Les Significants, la communauté hippie qu’il a crée dans les années 1970 à Hawaï, comptait plus de 200 membres au plus fort de sa notoriété. Selon Kalina, son père était un maître dans l’art de l’affabulation. Il avait réussi à réunir autour de lui des gens aisés auxquels il faisait croire qu’ils étaient les réincarnations de personnages bibliques tels que Moïse, Marie-Madeleine… Croyant à la fin du monde, le groupe s’était préparé en volant et en cachant plus de 100 000 dollars de marchandises, ce qui a valu une condamnation à Georges Patrick Dubie. Passé également maître dans l’art de l’escroquerie, il avait convaincu la fille de sa maîtresse de se raser la tête pour faire croire à sa guérison miraculeuse grâce à des produits naturels. Au cours de sa vie rocambolesque, il se fit passer pour un réalisateur, épousa Geri Cvitanovich, la cofondatrice d’Herbalife, qui intenta un procès aux descendants de Dubie pour récupérer l’argent qu’elle lui avait donné.

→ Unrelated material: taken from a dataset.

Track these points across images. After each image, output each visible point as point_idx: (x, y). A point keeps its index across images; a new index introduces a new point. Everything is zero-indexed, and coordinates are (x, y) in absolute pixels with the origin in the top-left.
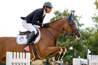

Kalina Bertin a su qu’elle avait quinze demi-frères et soeurs à la mort de son père, en 2006, assassiné par Magaret Crane, sa maîtresse et mère de cinq de ses enfants. Selon des témoignages, la conception d’enfants n’avait d’autre but que de garder leur mère sous sa coupe. Il usait de violence à leur égard. Angel Crane, l’une de ses filles partie vivre avec lui à Hawaï, a été réduite en esclavage, privée de sommeil et de nourriture et n’a reçu aucune éducation.